*Work item*: Bring together all lines of the material below that contain the string "none".

*Data shown*:
--- START ---

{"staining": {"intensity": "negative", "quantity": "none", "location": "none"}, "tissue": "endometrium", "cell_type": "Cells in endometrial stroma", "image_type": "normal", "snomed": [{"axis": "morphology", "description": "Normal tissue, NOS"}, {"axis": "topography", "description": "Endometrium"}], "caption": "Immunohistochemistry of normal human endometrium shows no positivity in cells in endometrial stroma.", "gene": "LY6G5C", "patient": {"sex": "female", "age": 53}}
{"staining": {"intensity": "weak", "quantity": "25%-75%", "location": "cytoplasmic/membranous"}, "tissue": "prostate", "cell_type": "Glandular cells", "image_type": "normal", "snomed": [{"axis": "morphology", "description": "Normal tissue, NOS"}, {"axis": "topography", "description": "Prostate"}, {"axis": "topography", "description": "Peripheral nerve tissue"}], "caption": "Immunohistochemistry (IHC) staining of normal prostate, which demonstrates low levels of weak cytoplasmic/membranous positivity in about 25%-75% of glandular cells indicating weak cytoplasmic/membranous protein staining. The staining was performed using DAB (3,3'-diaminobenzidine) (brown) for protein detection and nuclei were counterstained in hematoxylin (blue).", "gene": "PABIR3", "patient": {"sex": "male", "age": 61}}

--- END ---
--- START ---

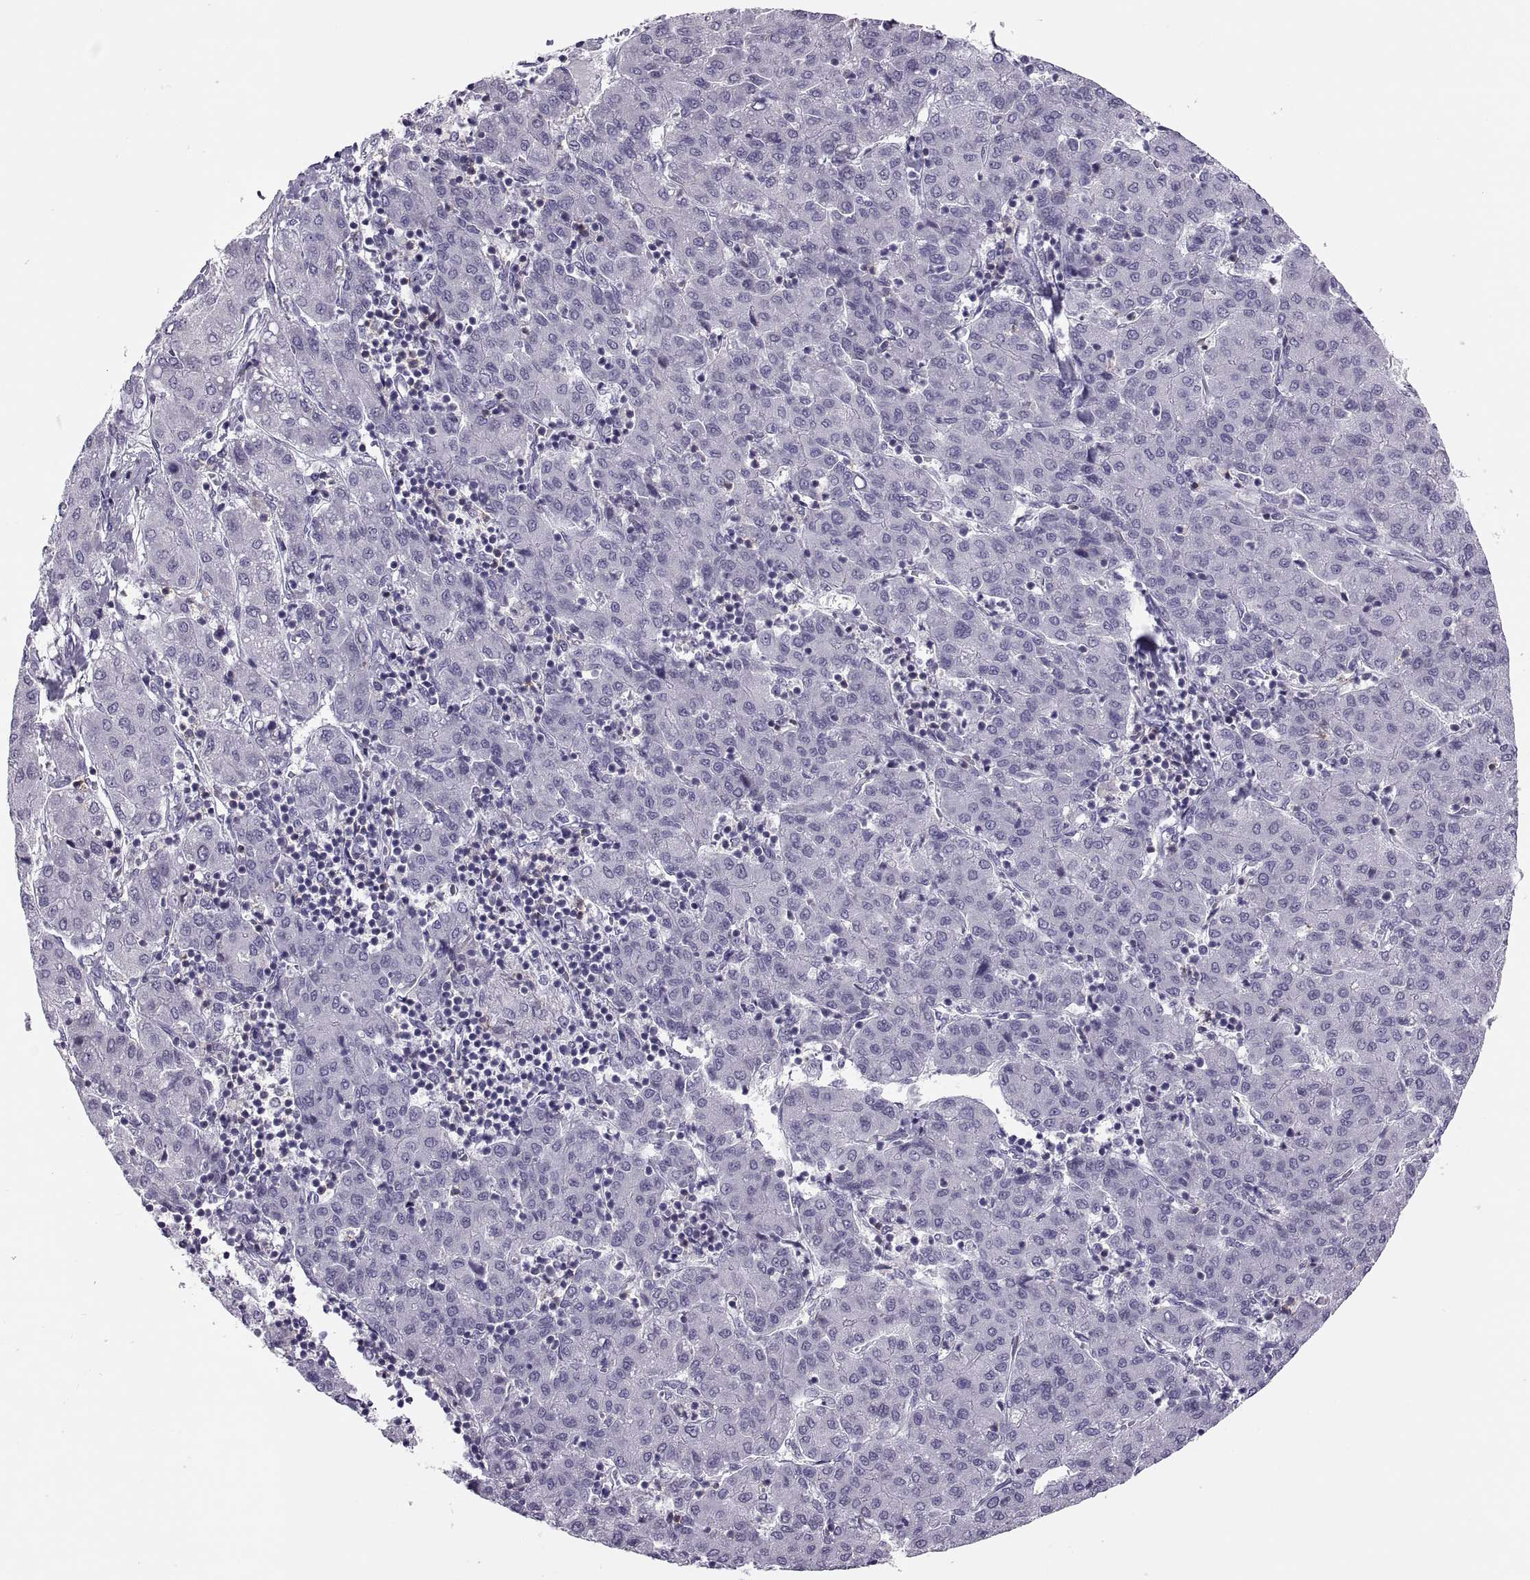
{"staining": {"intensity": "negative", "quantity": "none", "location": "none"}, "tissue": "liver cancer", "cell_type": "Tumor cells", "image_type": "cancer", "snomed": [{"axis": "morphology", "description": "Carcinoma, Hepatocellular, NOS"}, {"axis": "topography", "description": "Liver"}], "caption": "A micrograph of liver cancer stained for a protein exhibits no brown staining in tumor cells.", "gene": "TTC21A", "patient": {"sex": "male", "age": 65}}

--- END ---
--- START ---

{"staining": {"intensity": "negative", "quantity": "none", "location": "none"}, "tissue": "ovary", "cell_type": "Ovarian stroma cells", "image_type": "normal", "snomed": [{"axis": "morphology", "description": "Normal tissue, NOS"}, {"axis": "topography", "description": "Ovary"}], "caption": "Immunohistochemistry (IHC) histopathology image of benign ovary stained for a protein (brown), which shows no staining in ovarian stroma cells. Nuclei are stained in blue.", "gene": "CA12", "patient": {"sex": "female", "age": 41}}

--- END ---

*Reply*:
{"staining": {"intensity": "negative", "quantity": "none", "location": "none"}, "tissue": "endometrium", "cell_type": "Cells in endometrial stroma", "image_type": "normal", "snomed": [{"axis": "morphology", "description": "Normal tissue, NOS"}, {"axis": "topography", "description": "Endometrium"}], "caption": "Immunohistochemistry of normal human endometrium shows no positivity in cells in endometrial stroma.", "gene": "LY6G5C", "patient": {"sex": "female", "age": 53}}
{"staining": {"intensity": "negative", "quantity": "none", "location": "none"}, "tissue": "liver cancer", "cell_type": "Tumor cells", "image_type": "cancer", "snomed": [{"axis": "morphology", "description": "Carcinoma, Hepatocellular, NOS"}, {"axis": "topography", "description": "Liver"}], "caption": "A micrograph of liver cancer stained for a protein exhibits no brown staining in tumor cells.", "gene": "TTC21A", "patient": {"sex": "male", "age": 65}}
{"staining": {"intensity": "negative", "quantity": "none", "location": "none"}, "tissue": "ovary", "cell_type": "Ovarian stroma cells", "image_type": "normal", "snomed": [{"axis": "morphology", "description": "Normal tissue, NOS"}, {"axis": "topography", "description": "Ovary"}], "caption": "Immunohistochemistry (IHC) histopathology image of benign ovary stained for a protein (brown), which shows no staining in ovarian stroma cells. Nuclei are stained in blue.", "gene": "CA12", "patient": {"sex": "female", "age": 41}}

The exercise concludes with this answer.